At the end of the course, we all underwent an evaluation that, if we passed, would allow us to dispense with taking the practical exam at DPS, get us lower insurance rates, and (perversely) allow us to disregard the helmet law. Now that we’re been conscientious enough to take a class to learn how to ride safely, we can be reckless. We all passed.

Helpful Hint

Here’s a helpful hint: If you like making smoothies, and have an Osterizer blender (this may work with other brands too), get yourself a quart mason jar–some brands of pasta sauce use these for packaging. The threading on the jar fits the carafe-base perfectly. You can fill the jar with your smoothie fixings, screw on the base, smoothify, and drink from the same jar. Save yourself washing that big, awkward carafe. Life is good.

Land of the Dead

Yes, I’m catching up on a backlog of movie-blogging, why do you ask?

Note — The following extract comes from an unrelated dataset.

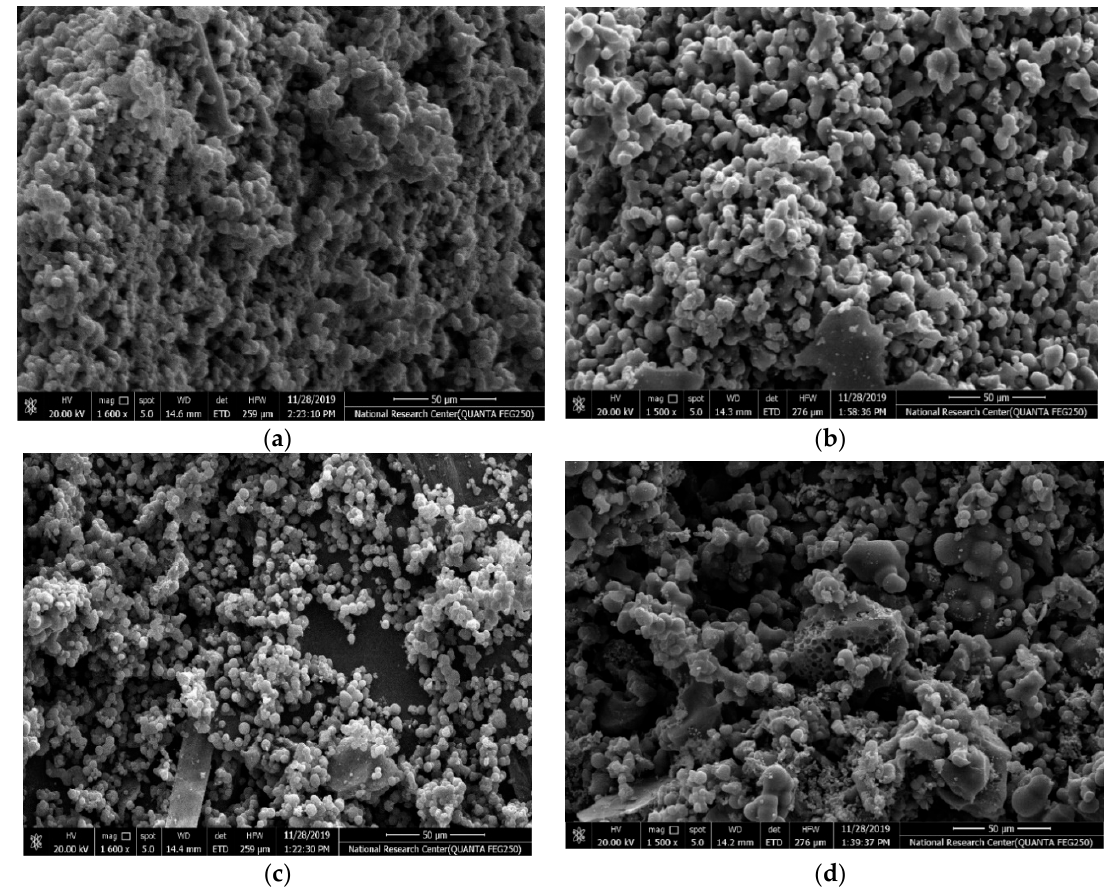
Figure 3. SEM images of samples ( a ) CX, ( b ) Ag-CX, ( c ) NiCo1/Ag-CX, and ( d ) NiCo5/Ag-CX.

I always like a good zombie movie, and I liked Land of the Dead. As always, George Romero works in some social commentary along with his cerbrophagous fun-fest, in this case, about class conflict. What more do you need to know? It’s a zombie movie.

Murderball

Although we had to go without my friend Drew, who sounded appalled at the very idea of it, we saw Murderball the other night, a documentary about the sport of quad-rugby. This is one of those documentaries that gives you a window into a world you had no idea existed.

The movie followed the American quad-rugby team, which had built up an almost unbeaten track record, for about a year and a half, through international competition in 2003 and at the 2004 Olympic Games in Athens.

The guys are all a bunch of characters. Joe Soares, a former member of the U.S. team who decided to take his trophies up to Canada and become their coach when he got cut, comes off like a towering asshole despite his seated posture. He also looks uncannily like Mussolini. Mark Zupan (of Austin!) seems like a custom-designed ambassador for the sport–heavily tattooed, prickly personality, passionate about what he’s doing. The other guys seem much more laid back, but all of them completely obliterate any impression you might have that guys in wheelchairs want or need to be coddled.

Mysterious Skin

Saw Mysterious Skin recently. Tough movie to watch, but good. I was always under the impression that Gregg Araki’s movies tended to be a little more lightweight, but this was some heavy shit, about young men who had been molested as boys, and how they had grown up. When I see a movie like this (or, say, Bad Education), I wonder how they handle the child actors in these portrayals of shocking acts. It was also interesting to watch, with the part of my brain that maintains detachment, how the scenes were filmed to almost, but not quite, depict the children doing something that children shouldn’t be doing.

There seemed to be something autobiographical behind the story, which makes it all the more sad.

March of the Penguins

Saw March of the Penguins recently. I was vaguely aware of the arduous incubation process for emperor penguins, but this was both educational and absorbing. I didn’t realize how arduous it is, and how much the odds are stacked against successful reproduction.

The narration toned down the harshness–the death–for the benefit of the peanut gallery, but the viewers get the idea.

Also interesting to contemplate was the making of the documentary. How the hell do you sit around in -60° weather, through the monthslong night, to film a bunch of penguins without A) your equipment breaking; B) losing any toes; or C) going insane?